Quote all lines below exactly. Images stay out.

··· EXERCISE DATA ···

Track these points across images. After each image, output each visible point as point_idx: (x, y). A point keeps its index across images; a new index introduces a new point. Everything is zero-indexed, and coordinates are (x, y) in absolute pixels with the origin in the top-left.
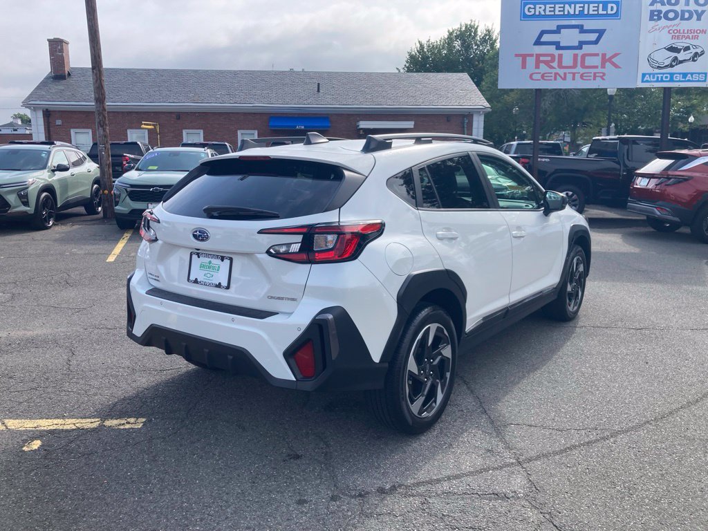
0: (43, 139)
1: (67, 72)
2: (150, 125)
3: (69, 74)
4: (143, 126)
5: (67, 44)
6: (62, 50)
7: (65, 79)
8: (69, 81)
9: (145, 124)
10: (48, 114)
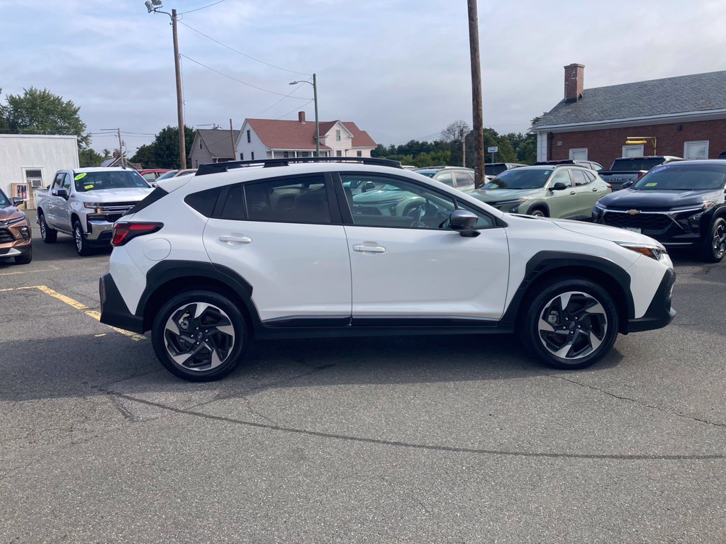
0: (545, 159)
1: (578, 95)
2: (642, 140)
3: (581, 96)
4: (629, 142)
5: (582, 67)
6: (575, 75)
7: (576, 102)
8: (580, 103)
9: (631, 140)
10: (551, 137)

···

> SOLUTION TO THE EXERCISE
Track these points across images. After each image, output each visible point as point_idx: (x, y). A point keeps its index across images; a new index introduces a new point. Everything is zero-indexed, and coordinates are (x, y) in absolute pixels with the origin in the top-left.
0: (43, 139)
1: (67, 72)
2: (150, 125)
3: (69, 74)
4: (143, 126)
5: (67, 44)
6: (62, 50)
7: (65, 79)
8: (69, 81)
9: (145, 124)
10: (48, 114)
0: (545, 159)
1: (578, 95)
2: (642, 140)
3: (581, 96)
4: (629, 142)
5: (582, 67)
6: (575, 75)
7: (576, 102)
8: (580, 103)
9: (631, 140)
10: (551, 137)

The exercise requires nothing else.